The van broke down a couple of times — the pair had to drive from Kansas City to Boulder, Colo., in third gear thanks to a dropped valve seat — but that just added to the stories. They spent several days in Boulder hanging out with Moon’s friend, Scott Jurek, the ultramarathoner who recently set the record for the fastest completion (47 days) of the 2,185-mile Appalachian Trail. And they ended it with a week in Oregon at the home of another of Moon’s pals, Israel Nebeker, lead singer for the indie folk collective Blind Pilot. And it turns out the band’s drummer, Ryan Dobrowski, is a “huge Tigers fan,” Norris said.

Shooting to start

Small world, indeed. But now it’s back to baseball, and Norris, who already has thrown one bullpen session this winter — he’ll throw another this weekend before heading to Lakeland early next week —is trying a slightly different approach.

Heeding the advice of Justin Verlander, who told him to “prepare for 200 innings (this season) rather than 25 in March,” he’s taking a longer view, with a spot in the rotation likely waiting — “That’s his to win,” general manager Al Avila says — though not guaranteed.

“Last year, all I wanted to do was make the team,” Norris said. “And it caught up to me in April.”

This time, he’s thinking beyond that, eager to get to work with new pitching coach Rich Dubee and “stoked” to see what this $200 million roster really looks like.

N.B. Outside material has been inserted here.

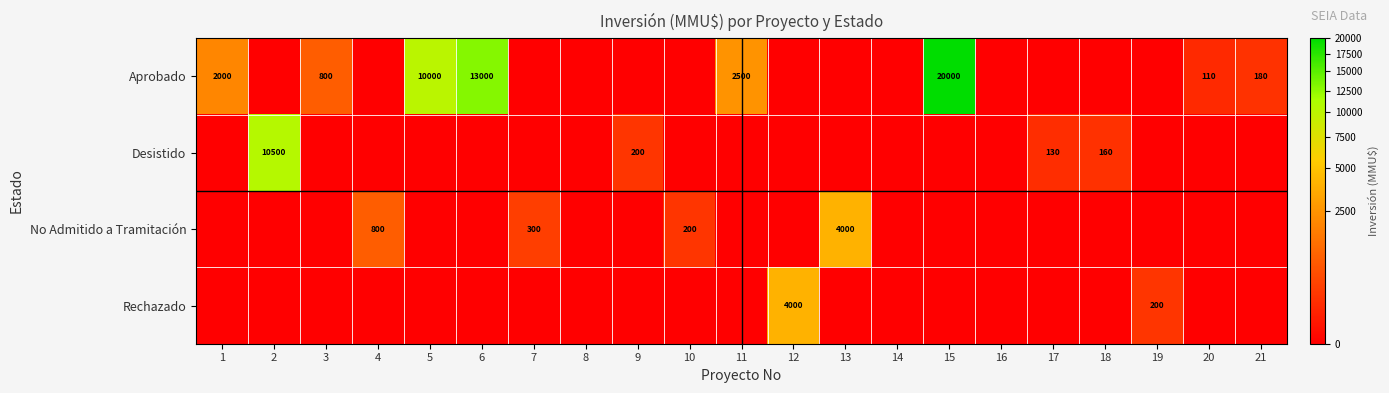

True or false: Rechazado has a value of 297 at 19.

False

“But for me, I just want to establish myself, get here, feel comfortable, have confidence,” Norris said, “and then go from there. …

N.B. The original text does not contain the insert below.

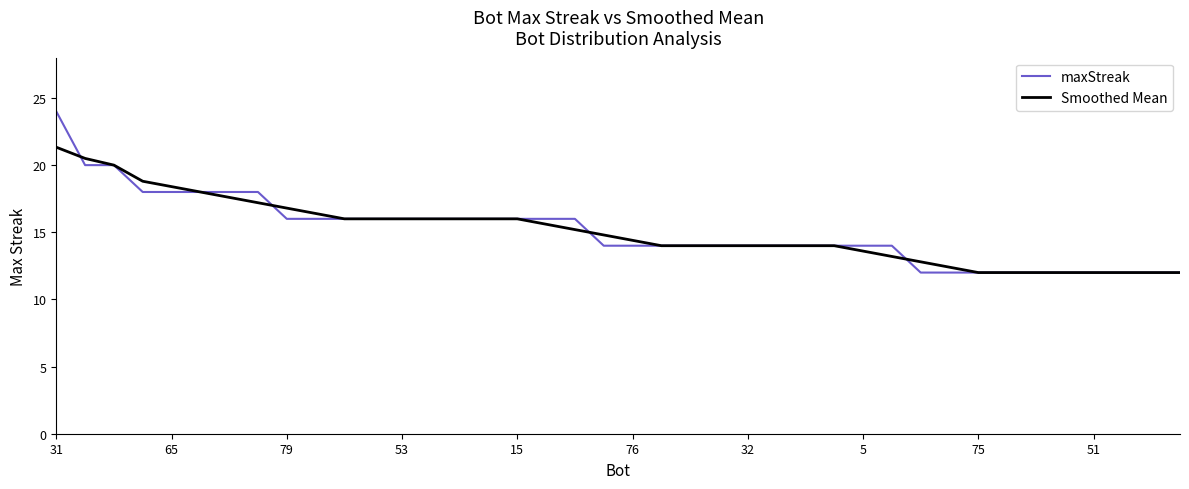

List the series in order of their peak value, highest first.

maxStreak, Smoothed Mean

“I want to be known for baseball. I don’t want to be known for the van, I don’t want to be known for the cancer.”

He doesn’t even want to be “known for the home run,” he adds, though it was pretty cool, that 420-foot shot he hit off Jon Lester at Wrigley Field in August in his first professional at-bat.

“I want to be known for pitching, and striking people out,” Norris said.

“That’s my focus. I want to be the best pitcher I can be. I want to make a name for myself on that little circle in the middle of the diamond. That’s what I want. That’s what I’ve desired my whole life. And we’re getting there.”

The detours, he says, are just part of the journey.